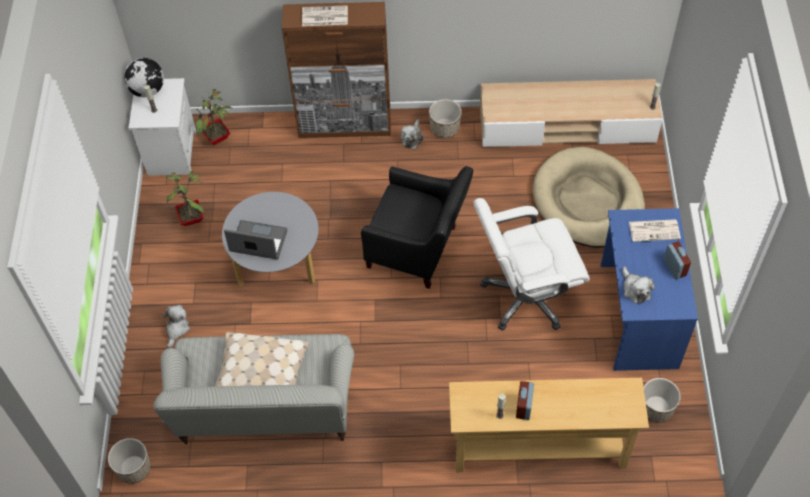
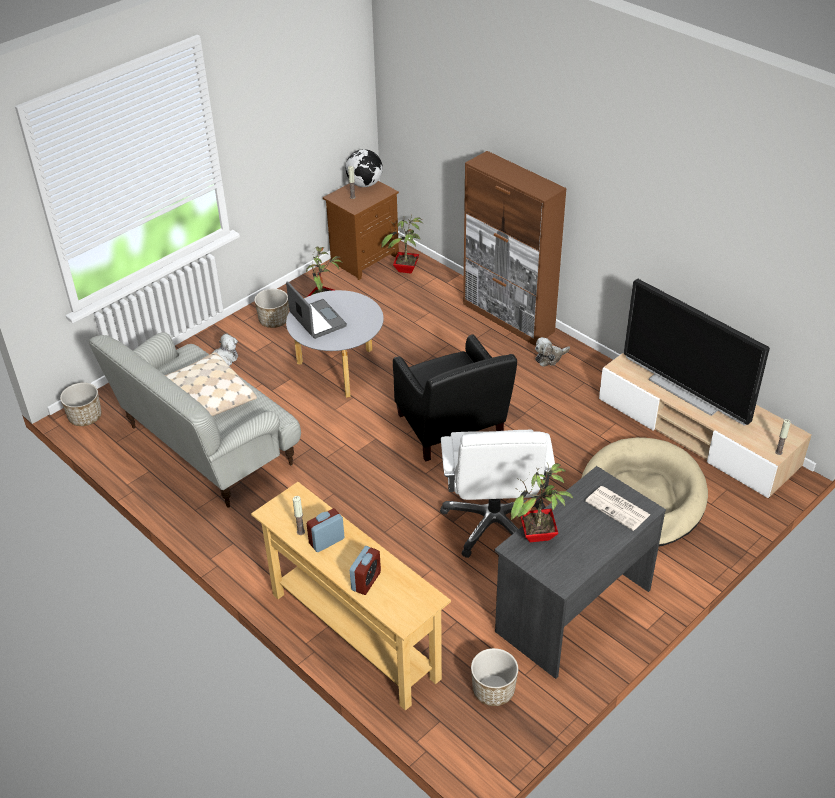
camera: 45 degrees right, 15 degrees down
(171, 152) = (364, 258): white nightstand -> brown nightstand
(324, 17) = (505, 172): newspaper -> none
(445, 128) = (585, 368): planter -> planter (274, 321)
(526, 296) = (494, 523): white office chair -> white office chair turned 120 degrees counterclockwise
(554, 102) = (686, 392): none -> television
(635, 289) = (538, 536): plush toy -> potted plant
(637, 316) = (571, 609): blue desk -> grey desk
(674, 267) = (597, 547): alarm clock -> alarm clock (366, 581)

_ _ _ _

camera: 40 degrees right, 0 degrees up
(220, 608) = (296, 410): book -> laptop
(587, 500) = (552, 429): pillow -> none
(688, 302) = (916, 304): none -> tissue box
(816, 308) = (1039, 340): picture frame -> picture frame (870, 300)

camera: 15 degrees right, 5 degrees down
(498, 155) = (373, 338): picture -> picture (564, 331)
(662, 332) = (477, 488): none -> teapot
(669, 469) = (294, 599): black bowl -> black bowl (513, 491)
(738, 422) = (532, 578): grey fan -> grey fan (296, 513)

_ _ _ _

### WHAT YOU SHOULD DO
Take the lines above from the one containing "(498, 155) = (373, 338): picture" to the one containing "(738, 422) = (532, 578): grey" and retype them exactly, both ends included, with nothing added.

### WORKED SOLUTION
(498, 155) = (373, 338): picture -> picture (564, 331)
(662, 332) = (477, 488): none -> teapot
(669, 469) = (294, 599): black bowl -> black bowl (513, 491)
(738, 422) = (532, 578): grey fan -> grey fan (296, 513)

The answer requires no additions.